I have an apartment in Saint Petersburg. I don’t get to spend much time there. It’s like a dream—everything is in its proper place, nothing gets moved or changed. Sometimes my friends or my siblings spend the night there, but, out of politeness and tact, they don’t move furniture around and don’t scatter their stuff, but rather glide through the still air, pulling up their legs so as not to touch the parquet floor. All they might leave behind is a package of smoked salmon in the freezer, as a pleasant surprise for when I return.

But lately someone has taken up residence in this apartment. He’s small. This year, when I went there, I found a tiny—no more than an inch or so—dagger, dirk, or something, I’m not sure. A black-and-gold naval one. I asked everyone who could have passed through the apartment, but no one knew a thing.
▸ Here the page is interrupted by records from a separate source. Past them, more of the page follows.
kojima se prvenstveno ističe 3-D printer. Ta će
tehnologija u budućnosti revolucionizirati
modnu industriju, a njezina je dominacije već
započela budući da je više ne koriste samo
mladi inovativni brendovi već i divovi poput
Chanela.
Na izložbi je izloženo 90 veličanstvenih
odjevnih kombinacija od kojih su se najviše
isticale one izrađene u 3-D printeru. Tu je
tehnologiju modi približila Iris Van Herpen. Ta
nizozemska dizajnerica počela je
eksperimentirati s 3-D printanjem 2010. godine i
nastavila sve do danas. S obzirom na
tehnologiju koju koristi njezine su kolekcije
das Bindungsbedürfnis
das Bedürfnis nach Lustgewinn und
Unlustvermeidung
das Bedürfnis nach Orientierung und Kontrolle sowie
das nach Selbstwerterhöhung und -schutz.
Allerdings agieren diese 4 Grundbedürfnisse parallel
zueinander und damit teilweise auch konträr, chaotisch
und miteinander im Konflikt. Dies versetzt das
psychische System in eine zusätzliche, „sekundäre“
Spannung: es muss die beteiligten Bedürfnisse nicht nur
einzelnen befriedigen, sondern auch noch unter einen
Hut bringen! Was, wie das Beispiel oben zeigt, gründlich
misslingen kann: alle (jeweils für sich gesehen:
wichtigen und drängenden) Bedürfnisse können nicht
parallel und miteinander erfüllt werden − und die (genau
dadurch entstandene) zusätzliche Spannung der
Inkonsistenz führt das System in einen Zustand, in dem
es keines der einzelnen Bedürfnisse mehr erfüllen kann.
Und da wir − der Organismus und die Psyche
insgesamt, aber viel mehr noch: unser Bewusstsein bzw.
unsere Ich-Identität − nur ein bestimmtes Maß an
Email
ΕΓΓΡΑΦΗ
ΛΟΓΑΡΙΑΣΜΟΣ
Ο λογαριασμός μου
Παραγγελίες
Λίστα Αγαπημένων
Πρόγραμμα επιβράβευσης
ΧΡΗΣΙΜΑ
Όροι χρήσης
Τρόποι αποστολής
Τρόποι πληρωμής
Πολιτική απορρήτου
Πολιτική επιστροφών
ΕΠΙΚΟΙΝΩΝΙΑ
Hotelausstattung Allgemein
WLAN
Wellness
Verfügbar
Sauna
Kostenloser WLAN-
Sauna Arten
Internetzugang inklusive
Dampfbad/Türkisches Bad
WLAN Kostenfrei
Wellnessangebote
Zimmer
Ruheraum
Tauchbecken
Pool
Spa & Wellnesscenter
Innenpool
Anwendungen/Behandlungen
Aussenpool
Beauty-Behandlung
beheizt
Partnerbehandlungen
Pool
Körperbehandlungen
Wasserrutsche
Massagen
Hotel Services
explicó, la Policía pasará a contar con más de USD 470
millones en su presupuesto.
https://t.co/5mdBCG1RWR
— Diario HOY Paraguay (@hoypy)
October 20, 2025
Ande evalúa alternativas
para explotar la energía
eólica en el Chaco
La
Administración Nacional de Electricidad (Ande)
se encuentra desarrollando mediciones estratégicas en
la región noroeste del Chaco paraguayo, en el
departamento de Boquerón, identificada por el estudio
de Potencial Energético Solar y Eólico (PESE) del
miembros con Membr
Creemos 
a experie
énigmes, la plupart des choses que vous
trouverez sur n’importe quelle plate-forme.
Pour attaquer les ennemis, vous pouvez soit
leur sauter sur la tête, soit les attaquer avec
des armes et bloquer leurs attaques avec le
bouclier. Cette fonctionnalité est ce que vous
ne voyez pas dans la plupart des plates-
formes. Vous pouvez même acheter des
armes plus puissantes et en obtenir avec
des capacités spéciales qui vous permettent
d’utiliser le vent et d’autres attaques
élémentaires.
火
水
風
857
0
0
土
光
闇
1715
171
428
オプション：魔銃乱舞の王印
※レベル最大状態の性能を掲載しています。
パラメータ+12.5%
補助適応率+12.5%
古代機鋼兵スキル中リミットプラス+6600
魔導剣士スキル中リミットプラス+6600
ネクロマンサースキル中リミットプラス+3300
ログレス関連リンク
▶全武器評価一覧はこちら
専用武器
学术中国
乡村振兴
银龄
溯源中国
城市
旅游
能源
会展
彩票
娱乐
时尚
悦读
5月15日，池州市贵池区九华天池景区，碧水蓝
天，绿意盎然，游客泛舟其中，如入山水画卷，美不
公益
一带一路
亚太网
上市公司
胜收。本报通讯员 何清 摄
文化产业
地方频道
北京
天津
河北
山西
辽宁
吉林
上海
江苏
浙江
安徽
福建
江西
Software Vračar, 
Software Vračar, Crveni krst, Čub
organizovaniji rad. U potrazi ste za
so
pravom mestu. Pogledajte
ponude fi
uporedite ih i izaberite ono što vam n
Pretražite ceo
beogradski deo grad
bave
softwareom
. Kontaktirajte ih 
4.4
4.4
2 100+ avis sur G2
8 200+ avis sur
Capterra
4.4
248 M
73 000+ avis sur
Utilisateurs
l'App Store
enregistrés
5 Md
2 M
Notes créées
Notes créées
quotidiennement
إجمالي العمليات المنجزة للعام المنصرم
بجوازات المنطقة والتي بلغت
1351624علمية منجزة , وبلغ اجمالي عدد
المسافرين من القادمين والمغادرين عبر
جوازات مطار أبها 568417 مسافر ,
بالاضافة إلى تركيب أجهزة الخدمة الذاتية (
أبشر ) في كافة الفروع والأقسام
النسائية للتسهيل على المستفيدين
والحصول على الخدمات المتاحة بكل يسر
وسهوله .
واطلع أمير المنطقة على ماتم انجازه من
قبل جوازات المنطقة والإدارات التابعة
They were all just as perplexed.

Then a little crystal ball with a short chain was found—also about an inch in length. What is it? I said to myself, full of dread from that sensation of a draft blowing in from another dimension. What is this ball? Multifaceted, the size of a big cranberry or an underdeveloped cherry.

Something transpired here while I was gone. Inhabitants from other worlds, parallel to our own or perhaps even perpendicular—Lobachevsky is dead and no one is left to calmly and kindly enlighten me—the inhabitants of these worlds were up to something in my apartment. They chose it as… what? A battlefield? And for what—sacrifices? Or romantic rendezvous?

The latter appeals the most to my imagination. A male and a female, both small—ten inches in height, no more—arranged to meet here for a date, a romantic evening. He had a sword, she had a sparkly ball. Don’t ask me what that ball is for in their invisible, secret dimension, but clearly it belongs to the female—all you have to do is look at it. They met, were delighted, they talked, they loved—that much is clear. He unbuckled his sword, she cast aside her ball. And then someone spooked them, they made a run for it, they climbed over the fence, or over the prickly bushes, he held out his hand to her, she gathered up the hem of her skirt, and their hearts were pounding, their cheeks aflame. But they made it. Nothing else was left behind.

I took their belongings, set them out on a blue, filigreed saucer—I have one that dates back to an olden world that was drowned a hundred years ago. I put the saucer on top of the bedroom dresser, by the mirror; the reflection doubled their possessions. Let them come, let those looking-glass lovers return, I’ve saved all their stuff, they can retrieve it whenever they want.

I know that one day I’ll walk into the bedroom and the saucer will be empty. Except, perhaps, for a long, squiggly scratch made with an unknown object.

A Young Lady in Bloom

While I was a sophomore at university, I lost my monthly stipend. I needed money—you know, coffee, taxis, cigarettes—so I got a job at the post office delivering telegrams.

It was June. Evenings were as bright as day, not at all menacing, but rather quite beautiful: Leningrad, deserted for the summer; magical streets of Petrogradsky Island. On the building walls and above the entryways, mascarons of cats and mermaids, triangular female faces of resounding beauty: downcast eyes, luscious hair, daydreams. Alleyways bathed in crepuscular light, purple-hued lilac trees in the parks and gardens, and in the distance, beyond the Neva River, the spire of the Admiralty building.